I can remember at some point in maybe 2019 (nope – it was April 2018, I wrote briefly about it!) marveling about how we had landed right where I wanted to be. A neighborhood where our kids ran in packs with the neighborhood kids, and ate dinner at whatever house they happened to be in at dinner time. Weekend happy hour on the back porch with neighbors across the street, their house or ours . . . taking the neighbor kid along to family outings as part of our pack . . . the casual intimacy of running in and out of each others’ day to day life. Intimacy-by-proximity.

It’s never come back, after covid. The main neighbors who were sort of “gateway friends” to everyone else really retreated. They were responsible for the care of her elderly, immunocompromised mother, so we showed our care by keeping space and distance, and though the infection has subsided we never have managed to shorten that distance to pre-pandemic closeness. There’s some PTSD at play, social anxiety on both sides, and for them the genuine exhaustion that comes with eldercare for a very challenging elder (personality-wise as well as health-wise). All of the boys were forced to socialize only online for years during lockdown, and although ours have been pulled back into society through school and activities, the boy across the street often still attends virtual school and plays online with virtual friends and they haven’t really found each other out on the street again. Anyhow in a few months they are moving to Rhode Island. The pandemic caused that, too – New Orleans has never been fantastically-run but covid knocked it back even more, and these neighbors needed somewhere more reliable with school for their son and healthcare for the elderly mother. They bought a 300-year old house and have used their skills as craft laborers to renovate it, and when they move into it this summer they will rent out their place across the street to a friend of theirs, single, no kids.

Mortgage rates and housing prices and jobs and inertia and inflation mean we are stuck here for the time being, for a long time probably, and I’ve been working to embrace a sense of renewal about it. Honestly in just a couple of years Jack will be gone and we will have a guest room again, and a couple years after that BOOP two guest rooms as Liam leaves us for college, so maybe we will end up living in this house for a good long time. And maybe that couple years of kids in and out of everyone’s front door is all we get to have.

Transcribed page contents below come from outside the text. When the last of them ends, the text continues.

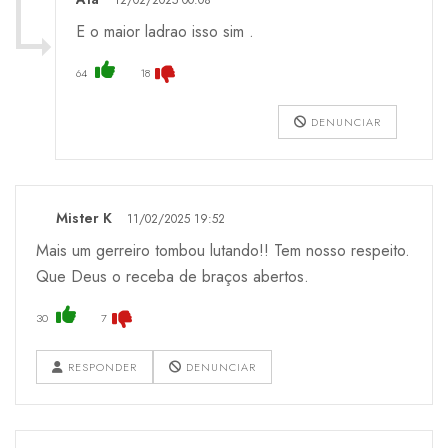
E o maior ladrao isso sim .
64
18
DENUNCIAR
Mister K
11/02/2025 19:52
Mais um gerreiro tombou lutando!! Tem nosso respeito.
Que Deus o receba de braços abertos.
30
7
RESPONDER
DENUNCIAR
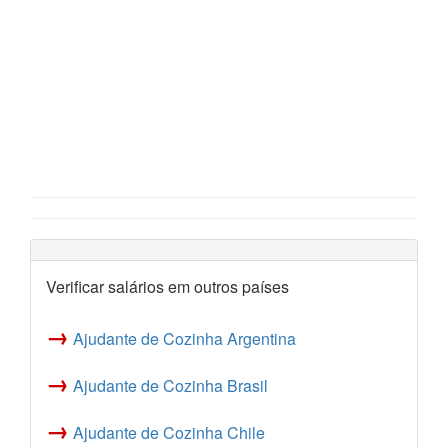
Verificar salários em outros países
→
Ajudante de Cozinha Argentina
→
Ajudante de Cozinha Brasil
→
Ajudante de Cozinha Chile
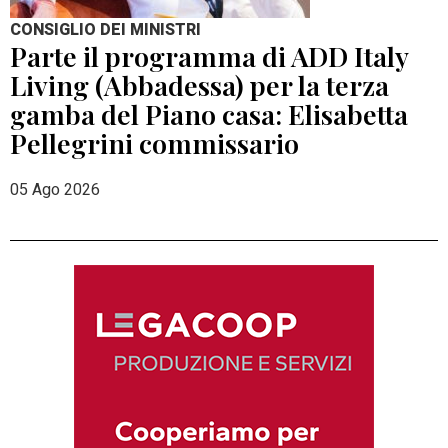
CONSIGLIO DEI MINISTRI
Parte il programma di ADD Italy
Living (Abbadessa) per la terza
gamba del Piano casa: Elisabetta
Pellegrini commissario
05 Ago 2026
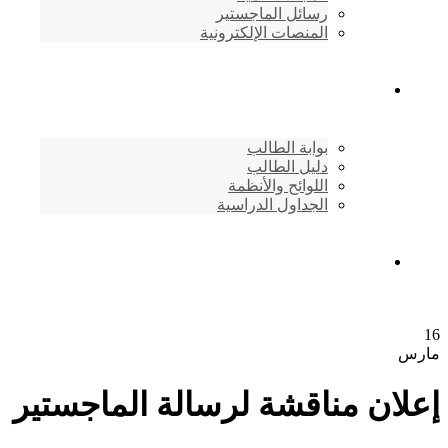
رسائل الماجستير
المنصات الإلكترونية
شئون الطلاب
بوابة الطالب
دليل الطالب
اللوائح والأنظمة
الجداول الدراسية
إتصـــل بنــا …
16
مارس
إعلان مناقشة لرسالة الماجستير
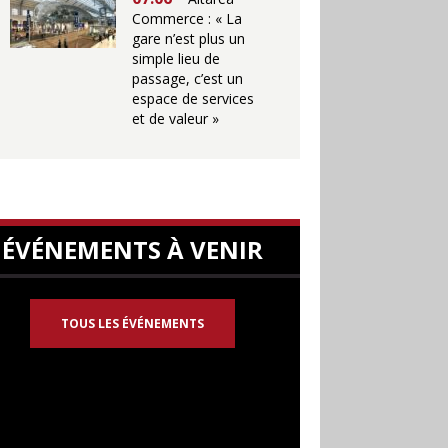
Commerce : « La
gare n’est plus un
simple lieu de
passage, c’est un
espace de services
et de valeur »
ÉVÉNEMENTS À VENIR
TOUS LES ÉVÉNEMENTS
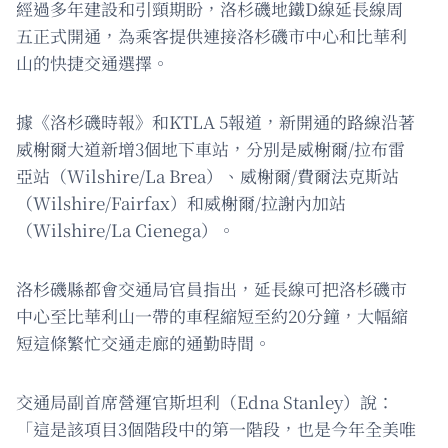
經過多年建設和引頸期盼，洛杉磯地鐵D線延長線周
五正式開通，為乘客提供連接洛杉磯市中心和比華利
山的快捷交通選擇。
據《洛杉磯時報》和KTLA 5報道，新開通的路線沿著
威榭爾大道新增3個地下車站，分別是威榭爾/拉布雷
亞站（Wilshire/La Brea）、威榭爾/費爾法克斯站
（Wilshire/Fairfax）和威榭爾/拉謝內加站
（Wilshire/La Cienega）。
洛杉磯縣都會交通局官員指出，延長線可把洛杉磯市
中心至比華利山一帶的車程縮短至約20分鐘，大幅縮
短這條繁忙交通走廊的通勤時間。
交通局副首席營運官斯坦利（Edna Stanley）說：
「這是該項目3個階段中的第一階段，也是今年全美唯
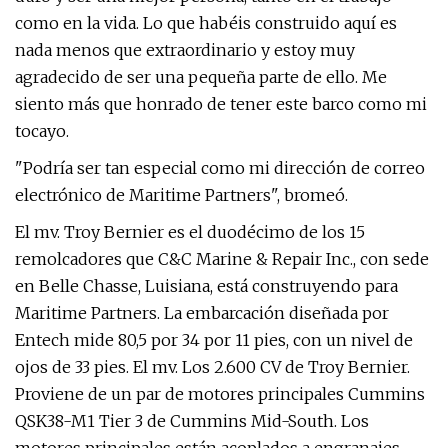
como en la vida. Lo que habéis construido aquí es
nada menos que extraordinario y estoy muy
agradecido de ser una pequeña parte de ello. Me
siento más que honrado de tener este barco como mi
tocayo.
"Podría ser tan especial como mi dirección de correo
electrónico de Maritime Partners", bromeó.
El mv. Troy Bernier es el duodécimo de los 15
remolcadores que C&C Marine & Repair Inc., con sede
en Belle Chasse, Luisiana, está construyendo para
Maritime Partners. La embarcación diseñada por
Entech mide 80,5 por 34 por 11 pies, con un nivel de
ojos de 33 pies. El mv. Los 2.600 CV de Troy Bernier.
Proviene de un par de motores principales Cummins
QSK38-M1 Tier 3 de Cummins Mid-South. Los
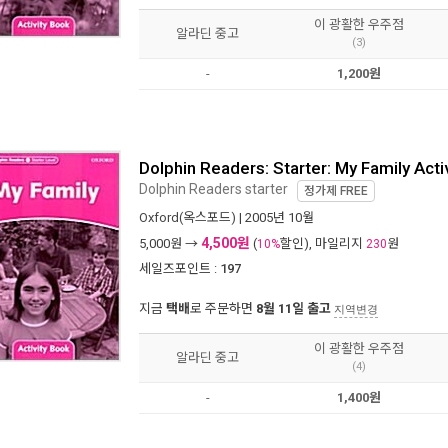
이 광활한 우주점
알라딘 중고
(3)
-
1,200원
Dolphin Readers: Starter: My Family Act
Dolphin Readers starter
정가제
FREE
Oxford(옥스포드)
| 2005년 10월
4,500원
5,000
원 →
(
할인), 마일리지
원
10%
230
세일즈포인트 :
197
지금
택배
로 주문하면
8월 11일 출고
지역변경
이 광활한 우주점
알라딘 중고
(4)
-
1,400원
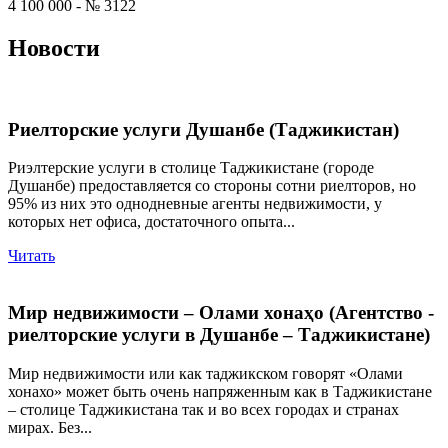
4 100 000 - № 3122
Новости
Риелторские услуги Душанбе (Таджикистан)
Риэлтерские услуги в столице Таджикистане (городе
Душанбе) предоставляется со стороны сотни риелторов, но
95% из них это однодневные агенты недвижимости, у
которых нет офиса, достаточного опыта...
Читать
Мир недвижимости – Олами хонаҳо (Агентство -
риелторские услуги в Душанбе – Таджикистане)
Мир недвижимости или как таджикском говорят «Олами
хонахо» может быть очень напряженным как в Таджикистане
– столице Таджикистана так и во всех городах и странах
мирах. Без...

There are worse losses to grieve, and I’m not wallowing tonight. It is 70 degrees and the nodding blooms in my backyard window boxes are so heavy and fragrant. Birds are chirping and whooping, it is 6:00 pm and still light. Jasper suddenly appeared and furiously dug a hole in a fit of productivity then disappeared inside just as quickly. He is asleep on the hardwood floor in the living room, where Craig watches baseball on the tv and the Prof does the dishes. It’s salmon for dinner tonight. I’ll go in and make it in a minute.